Söylediklerim hepinize çok naif gelebilir ama özellikle muhalefet partilerinin ilerleyen İslami faşizme karşı tek bir ateş yakmaya niyetleri olmadığından iş bizlere düşüyor. Bir an düşünüyorum, on bin kişi elektrik faturalarını ödemezse ne olur? Ya da arabalarımıza binmesek, tıpkı Çin’deki gibi, ne olur?
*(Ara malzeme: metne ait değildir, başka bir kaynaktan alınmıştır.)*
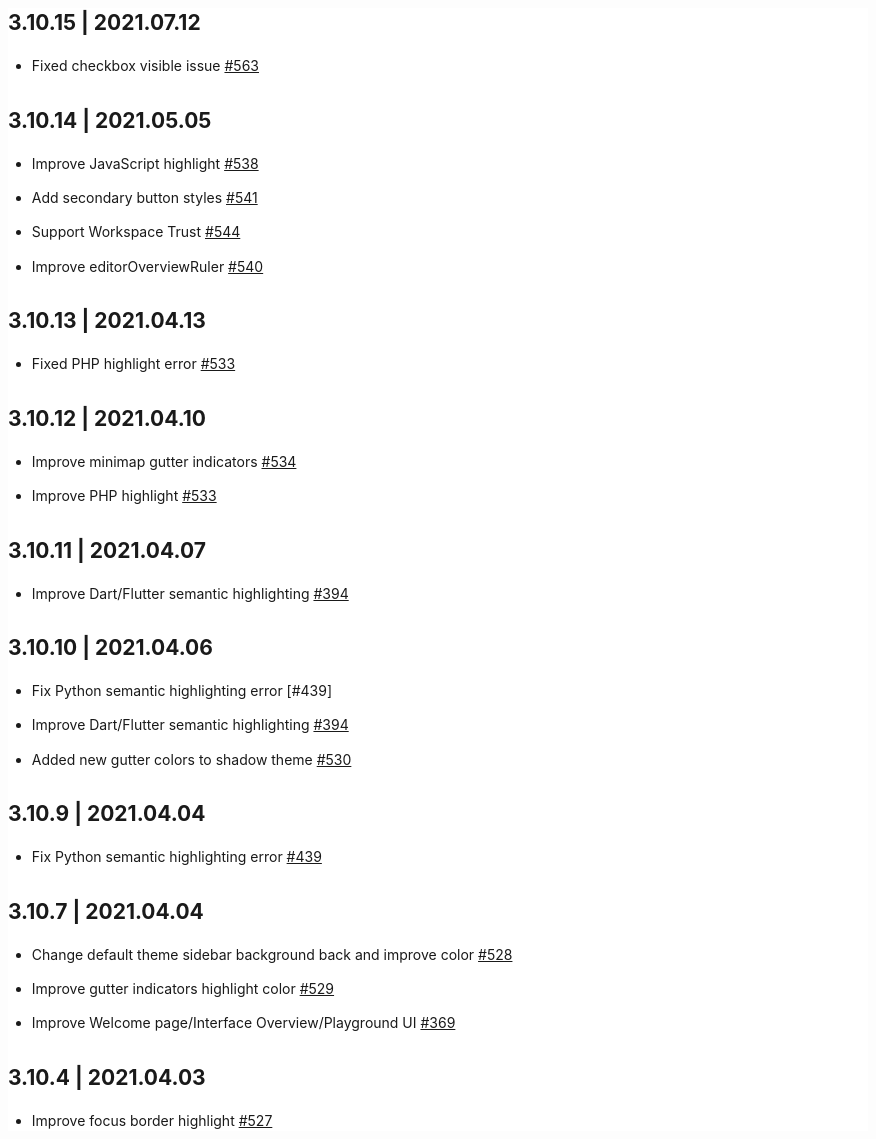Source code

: ## 3.10.15 | 2021.07.12
- Fixed checkbox visible issue [#563](https://github.com/Binaryify/OneDark-Pro/issues/563)
## 3.10.14 | 2021.05.05
- Improve JavaScript highlight [#538](https://github.com/Binaryify/OneDark-Pro/issues/538)

- Add secondary button styles [#541](https://github.com/Binaryify/OneDark-Pro/issues/541)

- Support Workspace Trust [#544](https://github.com/Binaryify/OneDark-Pro/issues/544)

- Improve editorOverviewRuler [#540](https://github.com/Binaryify/OneDark-Pro/issues/540)

## 3.10.13 | 2021.04.13
- Fixed PHP highlight error [#533](https://github.com/Binaryify/OneDark-Pro/issues/533)

## 3.10.12 | 2021.04.10
- Improve minimap gutter indicators [#534](https://github.com/Binaryify/OneDark-Pro/issues/534)

- Improve PHP highlight [#533](https://github.com/Binaryify/OneDark-Pro/issues/533)

## 3.10.11 | 2021.04.07
- Improve Dart/Flutter semantic highlighting [#394](https://github.com/Binaryify/OneDark-Pro/issues/394)

## 3.10.10 | 2021.04.06
- Fix Python semantic highlighting error [#439]

- Improve Dart/Flutter semantic highlighting [#394](https://github.com/Binaryify/OneDark-Pro/issues/394)

- Added new gutter colors to shadow theme [#530](https://github.com/Binaryify/OneDark-Pro/pull/530)

## 3.10.9 | 2021.04.04
- Fix Python semantic highlighting error [#439](https://github.com/Binaryify/OneDark-Pro/issues/439)

## 3.10.7 | 2021.04.04
- Change default theme sidebar background back and improve color [#528](https://github.com/Binaryify/OneDark-Pro/issues/528)

- Improve gutter indicators highlight color [#529](https://github.com/Binaryify/OneDark-Pro/issues/529)

- Improve Welcome page/Interface Overview/Playground UI [#369](https://github.com/Binaryify/OneDark-Pro/issues/369)


## 3.10.4 | 2021.04.03
- Improve focus border highlight [#527](https://github.com/Binaryify/OneDark-Pro/issues/527)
Hayal bu ya, hepimiz bir Promete olsak! Ateş topunu inatla tepeye taşıyan Promete’nin inadı bizi de bulsa. Ve her kesilen ağaç, her kurutulan su başlarında birer çoban ateşi yaksak! Ülkemizin Promete’leri için her gün çoban ateşini yeniden, yeniden harlasak!Açıkça dostlarım muhalefet partilerinin sessizliği, hele de 15 Temmuz’u kutlamaları benim canımı çok sıktı. Kendi kendimi sakinleştirmeye çalışıyorum, ülkemin dağlarında yanan çoban ateşlerini hayal ediyorum. Ne demiştik, “Gerçekçi ol, imkânsızı iste!”